> Data extracts

------------------------------------

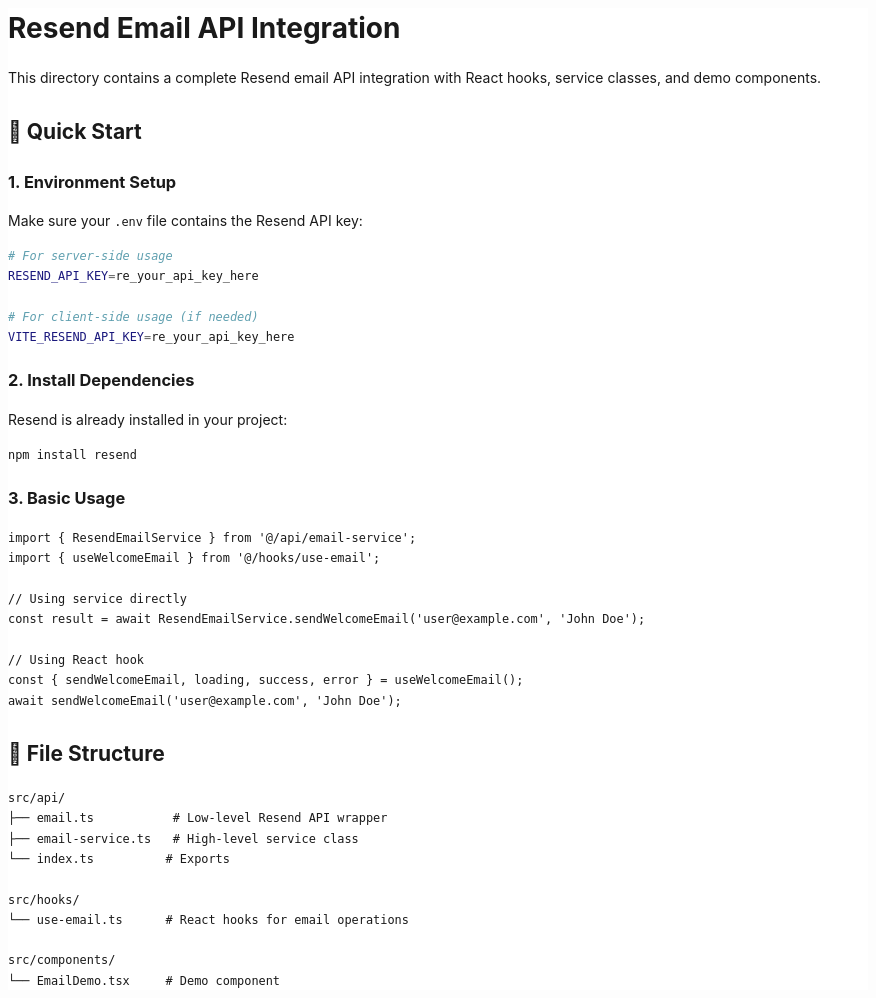 # Resend Email API Integration

This directory contains a complete Resend email API integration with React hooks, service classes, and demo components.

## 🚀 Quick Start

### 1. Environment Setup

Make sure your `.env` file contains the Resend API key:

```bash
# For server-side usage
RESEND_API_KEY=re_your_api_key_here

# For client-side usage (if needed)
VITE_RESEND_API_KEY=re_your_api_key_here
```

### 2. Install Dependencies

Resend is already installed in your project:

```bash
npm install resend
```

### 3. Basic Usage

```tsx
import { ResendEmailService } from '@/api/email-service';
import { useWelcomeEmail } from '@/hooks/use-email';

// Using service directly
const result = await ResendEmailService.sendWelcomeEmail('user@example.com', 'John Doe');

// Using React hook
const { sendWelcomeEmail, loading, success, error } = useWelcomeEmail();
await sendWelcomeEmail('user@example.com', 'John Doe');
```

## 📁 File Structure

```
src/api/
├── email.ts           # Low-level Resend API wrapper
├── email-service.ts   # High-level service class
└── index.ts          # Exports

src/hooks/
└── use-email.ts      # React hooks for email operations

src/components/
└── EmailDemo.tsx     # Demo component
```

------------------------------------

> About this exercise
From the records above, return each line that has the string "user".

> Response below
const result = await ResendEmailService.sendWelcomeEmail('user@example.com', 'John Doe');
await sendWelcomeEmail('user@example.com', 'John Doe');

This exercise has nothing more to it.